Cognitive theorists believe that our thoughts create our anxiety. Consider these examples for a moment. A professional athlete constantly felt his chest contract and his heart pound every time he went through a tunnel. A woman walking her dog in a park a few blocks from her home suddenly felt dizzy. If the athlete were asked what she thought immediately before the symptoms started, she might say, “Tunnels can collapse. If this one collapses, I’ll be buried alive. I won’t be able to breathe. I’ll suffocate.” As he imagined possible engineering errors, a visualization of a collapsing tunnel suddenly flashed through his mind. She gasped for breath.
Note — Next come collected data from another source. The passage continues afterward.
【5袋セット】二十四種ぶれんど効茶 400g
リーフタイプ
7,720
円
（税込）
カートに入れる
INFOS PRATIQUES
Let’s go back to the woman in the park. If she is asked about her thoughts before passing out, she might reply, “I’m too far from home to scream if someone jumps out of the bushes and grabs me. No one will hear me. They could kill me.” Simultaneously, she visualized a huge Neanderthal man bearing down on her. It is very likely that thoughts of her and visualizations of her contributed to the material they reacted to. According to Aaron T. Beck (1976), we can learn to “observe that a thought links the eternal stimulus with the emotional response.” In other words, “tunnel” does not indicate danger, until the thought “it will collapse” links it, stimulating the emotional response, anxiety.
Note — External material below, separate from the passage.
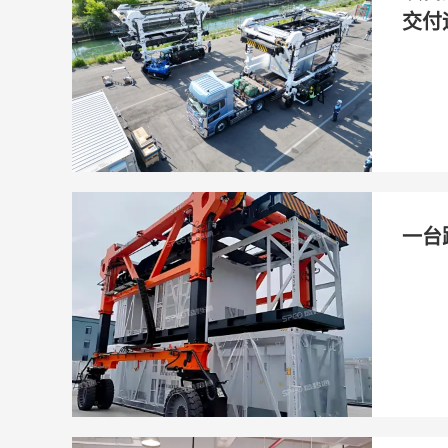
交付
As stated above, the symptoms of a panic attack are frightening. The attacks are especially disturbing when one does not understand why the body reacts in such a strange way. A panic attack is an example of one’s body doing what it was designed to do, but at the wrong time. Seizures are part of the body’s warning or alarm system. He is saying: “Be alert, there is danger, react!” The autonomic nervous system cannot differentiate between a legitimate hazard (an 18-wheeler going haywire) and the environmental stress “created” by life in the global web century. Heredity, other biological factors, stressful life circumstances, and thought patterns that create unnecessary stress all combine to encourage the onset of panic attacks. The specific panic mechanism is unknown. However, rest assured, researchers are eagerly searching for answers.

Is there any good news? Yes, panic attacks can and often are treated successfully. Cognitive behavioral therapy and medication are commonly recommended treatments. Anti-anxiety medications work quickly to relieve distressing symptoms. Cognitive-behavioral therapy provides tools with which to cope in a more adaptive way, thus reducing the probability that panic attacks will recur. What can you do if you are currently experiencing panic attacks? Here are some suggestions: – Don’t panic, panic attacks can’t hurt you.

– Write down everything you can remember about your seizure immediately after it happens (you’ll gather important information about when, where, and under what circumstances your seizures occur).

-Be careful with those scary thoughts (The tunnel will not collapse. That’s a safer bet than the lottery.).

– Tell yourself: “I will not look crazy, collapse, die or lose control.”

– Try to breathe deeply. Inhale through your nose, hold your breath for a few seconds, and then exhale through your mouth. We tend to take small, quick, shallow breaths when we’re anxious, which can exacerbate the problem.

– Get professional help. Panic attacks are not an uncommon stress reaction. Panic sufferers have plenty of company. According to the National Institute of Mental Health, approximately 3 million Americans will have panic disorder at some point in their lives.